A Burmese activist lights candles on a cake in front of a portrait of Myanmar's detained pro-democracy leader Aung San Suu Kyi during an event celebrating her birthday in Bucheon, west of Seoul June 20, 2010.

Credit: Reuters/Jo Yong-Hak/Files

YANGON | Thu Oct 21, 2010 5:07pm IST

YANGON (Reuters) - Myanmar's Supreme Court will hear an appeal lodged by detained Nobel laureate Aung San Suu Kyi against her house arrest on Oct. 29, one of her lawyers said on Thursday.

The appeal by Suu Kyi, figurehead of the fight against military rule in the Southeast Asian country, will be heard in the capital, Naypyitaw, by a panel of five judges, lawyer Kyi Win told Reuters.

She is due to be released on Nov. 13, six days after the country's first election in two decades.

She was sentenced to house arrest in August last year for allowing an American intruder to stay at her home in contravention of security rules.

The intruder, John Yettaw, said God had sent him to warn her she would be the target of an assassination plot.

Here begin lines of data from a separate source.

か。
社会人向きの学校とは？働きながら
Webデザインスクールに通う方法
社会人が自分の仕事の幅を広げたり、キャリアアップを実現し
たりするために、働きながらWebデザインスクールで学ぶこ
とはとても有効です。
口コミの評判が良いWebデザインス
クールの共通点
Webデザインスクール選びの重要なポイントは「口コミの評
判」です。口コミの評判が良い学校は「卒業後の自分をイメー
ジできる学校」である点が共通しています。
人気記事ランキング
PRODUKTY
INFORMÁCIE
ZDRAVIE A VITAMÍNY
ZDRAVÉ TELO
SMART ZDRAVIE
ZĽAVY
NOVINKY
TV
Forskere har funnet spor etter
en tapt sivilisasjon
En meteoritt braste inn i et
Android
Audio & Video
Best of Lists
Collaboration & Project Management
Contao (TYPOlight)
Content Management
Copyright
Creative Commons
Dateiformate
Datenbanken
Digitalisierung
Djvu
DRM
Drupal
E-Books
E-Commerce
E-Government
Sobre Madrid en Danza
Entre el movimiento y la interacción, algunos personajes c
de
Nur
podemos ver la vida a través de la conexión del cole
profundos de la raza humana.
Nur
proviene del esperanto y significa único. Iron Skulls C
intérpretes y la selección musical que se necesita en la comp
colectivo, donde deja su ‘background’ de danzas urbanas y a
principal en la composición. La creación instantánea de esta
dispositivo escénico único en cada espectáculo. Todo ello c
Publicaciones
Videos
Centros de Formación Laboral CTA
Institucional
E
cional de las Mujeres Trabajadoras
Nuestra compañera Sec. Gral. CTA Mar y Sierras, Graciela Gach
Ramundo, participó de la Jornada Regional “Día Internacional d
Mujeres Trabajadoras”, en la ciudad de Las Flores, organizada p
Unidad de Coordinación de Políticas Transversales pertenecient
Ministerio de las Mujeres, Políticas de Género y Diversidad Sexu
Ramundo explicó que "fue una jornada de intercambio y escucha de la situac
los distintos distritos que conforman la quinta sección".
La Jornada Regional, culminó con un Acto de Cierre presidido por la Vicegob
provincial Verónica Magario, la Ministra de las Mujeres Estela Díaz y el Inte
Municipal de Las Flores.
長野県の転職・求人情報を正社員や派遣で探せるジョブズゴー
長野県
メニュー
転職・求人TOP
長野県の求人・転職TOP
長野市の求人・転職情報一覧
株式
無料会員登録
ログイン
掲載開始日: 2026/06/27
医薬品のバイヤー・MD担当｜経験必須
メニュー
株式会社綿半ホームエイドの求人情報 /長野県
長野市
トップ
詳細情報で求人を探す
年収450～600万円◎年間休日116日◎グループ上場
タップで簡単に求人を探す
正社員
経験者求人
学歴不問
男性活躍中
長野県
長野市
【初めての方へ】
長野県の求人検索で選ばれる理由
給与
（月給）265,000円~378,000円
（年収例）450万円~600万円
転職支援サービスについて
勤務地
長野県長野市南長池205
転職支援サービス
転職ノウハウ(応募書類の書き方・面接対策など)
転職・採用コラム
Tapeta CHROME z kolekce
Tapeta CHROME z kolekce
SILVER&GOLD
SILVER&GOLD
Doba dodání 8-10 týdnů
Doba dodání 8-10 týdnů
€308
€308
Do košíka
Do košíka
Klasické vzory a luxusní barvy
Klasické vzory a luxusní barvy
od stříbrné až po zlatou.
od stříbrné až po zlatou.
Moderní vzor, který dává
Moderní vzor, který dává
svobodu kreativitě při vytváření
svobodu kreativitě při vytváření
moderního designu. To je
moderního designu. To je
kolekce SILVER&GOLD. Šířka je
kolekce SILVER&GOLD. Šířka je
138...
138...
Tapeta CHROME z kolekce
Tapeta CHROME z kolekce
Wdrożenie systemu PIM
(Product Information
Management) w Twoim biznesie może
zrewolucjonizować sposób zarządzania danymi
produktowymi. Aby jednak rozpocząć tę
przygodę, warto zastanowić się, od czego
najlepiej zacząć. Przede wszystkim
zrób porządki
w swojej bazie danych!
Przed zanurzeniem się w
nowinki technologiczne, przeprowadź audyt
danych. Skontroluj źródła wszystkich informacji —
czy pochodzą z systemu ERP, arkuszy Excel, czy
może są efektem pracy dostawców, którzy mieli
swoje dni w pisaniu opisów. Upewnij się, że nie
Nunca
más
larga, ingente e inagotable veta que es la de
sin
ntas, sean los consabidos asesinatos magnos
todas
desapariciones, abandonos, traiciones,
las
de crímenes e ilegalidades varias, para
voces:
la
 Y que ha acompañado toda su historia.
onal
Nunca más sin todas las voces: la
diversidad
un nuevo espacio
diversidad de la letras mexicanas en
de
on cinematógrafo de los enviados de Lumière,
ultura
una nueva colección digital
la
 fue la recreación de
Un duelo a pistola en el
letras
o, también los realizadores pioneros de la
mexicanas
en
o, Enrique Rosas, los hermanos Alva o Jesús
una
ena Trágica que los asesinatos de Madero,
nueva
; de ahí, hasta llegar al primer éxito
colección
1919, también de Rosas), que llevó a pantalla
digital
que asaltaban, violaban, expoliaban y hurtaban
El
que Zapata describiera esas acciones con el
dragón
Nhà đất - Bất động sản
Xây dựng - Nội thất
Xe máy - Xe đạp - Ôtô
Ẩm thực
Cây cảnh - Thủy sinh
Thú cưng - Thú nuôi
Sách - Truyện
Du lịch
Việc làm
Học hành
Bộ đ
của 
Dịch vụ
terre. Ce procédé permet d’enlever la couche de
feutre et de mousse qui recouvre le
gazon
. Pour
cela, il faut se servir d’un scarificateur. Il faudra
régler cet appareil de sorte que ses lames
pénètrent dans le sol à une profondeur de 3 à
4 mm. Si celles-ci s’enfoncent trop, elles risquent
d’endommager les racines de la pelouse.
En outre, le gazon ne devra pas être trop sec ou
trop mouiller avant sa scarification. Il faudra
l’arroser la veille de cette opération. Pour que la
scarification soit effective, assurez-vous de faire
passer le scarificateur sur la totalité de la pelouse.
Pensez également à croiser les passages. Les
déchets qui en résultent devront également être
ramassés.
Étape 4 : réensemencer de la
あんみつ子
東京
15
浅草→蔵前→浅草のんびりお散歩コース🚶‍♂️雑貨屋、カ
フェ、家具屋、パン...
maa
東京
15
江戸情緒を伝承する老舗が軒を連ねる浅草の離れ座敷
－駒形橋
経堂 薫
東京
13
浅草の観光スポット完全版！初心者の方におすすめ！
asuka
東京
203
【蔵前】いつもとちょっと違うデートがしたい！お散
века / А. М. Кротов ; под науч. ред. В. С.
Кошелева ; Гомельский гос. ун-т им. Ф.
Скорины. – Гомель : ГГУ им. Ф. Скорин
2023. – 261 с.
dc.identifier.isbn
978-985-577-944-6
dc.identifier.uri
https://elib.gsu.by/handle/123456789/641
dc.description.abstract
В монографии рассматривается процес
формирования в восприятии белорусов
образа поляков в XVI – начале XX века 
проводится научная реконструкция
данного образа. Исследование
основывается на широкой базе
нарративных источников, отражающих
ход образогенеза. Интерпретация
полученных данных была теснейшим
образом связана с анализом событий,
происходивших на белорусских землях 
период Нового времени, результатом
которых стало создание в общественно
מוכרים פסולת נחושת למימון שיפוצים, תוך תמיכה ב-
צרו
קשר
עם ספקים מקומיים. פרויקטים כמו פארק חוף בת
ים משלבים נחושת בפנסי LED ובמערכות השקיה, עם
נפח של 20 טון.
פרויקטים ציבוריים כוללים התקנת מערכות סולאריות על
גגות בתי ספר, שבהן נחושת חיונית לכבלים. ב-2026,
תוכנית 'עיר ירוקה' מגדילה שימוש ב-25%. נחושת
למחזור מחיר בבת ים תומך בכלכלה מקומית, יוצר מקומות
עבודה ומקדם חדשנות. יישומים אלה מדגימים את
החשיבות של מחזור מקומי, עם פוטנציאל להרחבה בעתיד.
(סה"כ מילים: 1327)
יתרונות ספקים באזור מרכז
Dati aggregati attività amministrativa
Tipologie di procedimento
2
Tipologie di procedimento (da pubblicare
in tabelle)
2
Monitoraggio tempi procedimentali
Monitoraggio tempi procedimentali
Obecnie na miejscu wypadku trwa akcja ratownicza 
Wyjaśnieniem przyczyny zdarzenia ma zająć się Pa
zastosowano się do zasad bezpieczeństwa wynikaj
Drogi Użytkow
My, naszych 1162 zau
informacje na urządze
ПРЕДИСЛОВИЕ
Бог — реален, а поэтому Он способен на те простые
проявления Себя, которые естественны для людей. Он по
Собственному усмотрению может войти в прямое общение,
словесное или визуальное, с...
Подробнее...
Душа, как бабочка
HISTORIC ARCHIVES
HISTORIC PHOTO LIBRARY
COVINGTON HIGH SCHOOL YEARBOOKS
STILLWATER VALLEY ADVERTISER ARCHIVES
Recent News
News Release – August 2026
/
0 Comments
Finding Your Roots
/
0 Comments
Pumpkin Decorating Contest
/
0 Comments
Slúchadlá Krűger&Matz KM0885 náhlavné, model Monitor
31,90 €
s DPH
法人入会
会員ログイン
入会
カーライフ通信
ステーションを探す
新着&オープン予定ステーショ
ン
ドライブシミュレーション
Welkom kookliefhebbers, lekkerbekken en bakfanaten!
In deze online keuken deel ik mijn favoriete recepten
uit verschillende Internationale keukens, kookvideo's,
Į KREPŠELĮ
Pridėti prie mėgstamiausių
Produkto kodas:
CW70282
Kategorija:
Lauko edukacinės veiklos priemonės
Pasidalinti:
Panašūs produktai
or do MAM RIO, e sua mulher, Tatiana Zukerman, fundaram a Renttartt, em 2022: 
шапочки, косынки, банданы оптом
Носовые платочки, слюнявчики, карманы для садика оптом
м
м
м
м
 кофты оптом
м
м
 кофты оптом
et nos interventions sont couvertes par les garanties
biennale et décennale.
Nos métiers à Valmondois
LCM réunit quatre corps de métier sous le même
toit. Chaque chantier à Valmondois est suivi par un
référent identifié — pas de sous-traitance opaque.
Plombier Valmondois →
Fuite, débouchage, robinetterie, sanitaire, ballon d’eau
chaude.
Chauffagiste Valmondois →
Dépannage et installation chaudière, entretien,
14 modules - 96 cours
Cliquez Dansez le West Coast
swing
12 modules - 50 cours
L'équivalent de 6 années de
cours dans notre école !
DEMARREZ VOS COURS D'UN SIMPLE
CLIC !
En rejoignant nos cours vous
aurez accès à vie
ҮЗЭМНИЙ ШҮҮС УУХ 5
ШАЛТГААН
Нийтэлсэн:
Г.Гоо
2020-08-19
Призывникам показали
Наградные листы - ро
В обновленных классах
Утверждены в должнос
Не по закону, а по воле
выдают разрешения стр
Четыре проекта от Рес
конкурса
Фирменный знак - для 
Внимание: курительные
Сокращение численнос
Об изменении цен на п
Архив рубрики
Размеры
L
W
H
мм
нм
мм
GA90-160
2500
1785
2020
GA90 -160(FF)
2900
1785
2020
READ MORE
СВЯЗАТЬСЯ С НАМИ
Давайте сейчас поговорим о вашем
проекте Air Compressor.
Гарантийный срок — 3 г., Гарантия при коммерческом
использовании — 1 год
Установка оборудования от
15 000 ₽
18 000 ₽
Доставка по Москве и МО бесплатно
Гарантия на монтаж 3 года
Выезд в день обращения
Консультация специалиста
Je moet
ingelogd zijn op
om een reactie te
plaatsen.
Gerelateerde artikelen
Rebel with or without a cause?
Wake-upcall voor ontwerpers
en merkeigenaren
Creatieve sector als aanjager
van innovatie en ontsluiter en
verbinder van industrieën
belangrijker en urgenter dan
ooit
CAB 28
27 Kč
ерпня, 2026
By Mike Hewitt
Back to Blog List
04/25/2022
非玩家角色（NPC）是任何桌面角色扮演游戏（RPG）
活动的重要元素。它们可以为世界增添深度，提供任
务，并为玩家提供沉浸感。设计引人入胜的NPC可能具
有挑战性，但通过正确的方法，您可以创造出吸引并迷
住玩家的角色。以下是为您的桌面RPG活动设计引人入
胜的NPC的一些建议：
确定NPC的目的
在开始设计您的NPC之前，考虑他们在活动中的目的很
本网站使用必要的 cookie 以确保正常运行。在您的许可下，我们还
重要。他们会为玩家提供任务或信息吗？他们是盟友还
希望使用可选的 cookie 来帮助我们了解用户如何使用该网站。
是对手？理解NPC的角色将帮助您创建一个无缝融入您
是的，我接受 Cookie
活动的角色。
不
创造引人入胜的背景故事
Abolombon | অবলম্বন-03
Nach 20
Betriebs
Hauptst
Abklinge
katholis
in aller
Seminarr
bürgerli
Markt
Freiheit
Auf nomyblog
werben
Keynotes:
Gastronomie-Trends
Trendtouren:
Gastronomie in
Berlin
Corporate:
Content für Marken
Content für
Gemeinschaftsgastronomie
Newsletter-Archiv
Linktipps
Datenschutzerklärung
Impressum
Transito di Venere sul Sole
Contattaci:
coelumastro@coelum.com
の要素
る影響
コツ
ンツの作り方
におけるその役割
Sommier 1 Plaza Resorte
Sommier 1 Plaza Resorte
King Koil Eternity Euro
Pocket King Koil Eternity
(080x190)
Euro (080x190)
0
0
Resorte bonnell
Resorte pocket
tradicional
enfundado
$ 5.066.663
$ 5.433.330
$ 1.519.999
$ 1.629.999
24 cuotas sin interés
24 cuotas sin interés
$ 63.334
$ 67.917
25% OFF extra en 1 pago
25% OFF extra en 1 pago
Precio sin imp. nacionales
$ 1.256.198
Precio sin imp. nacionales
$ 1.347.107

Speculation has been rife that the regime, rather than honour a pledge to release her, would find another reason to detain her in November to ensure a smooth transition for the government that will emerge from the election.

Suu Kyi, daughter of the leader of the former Burma's campaign for independence from British rule, won the Nobel Peace Prize in 1991, a year after her party swept Myanmar's last parliamentary election. The military ignored the result.

She has spent 15 of the past 21 years in detention, most of it under house arrest in Yangon.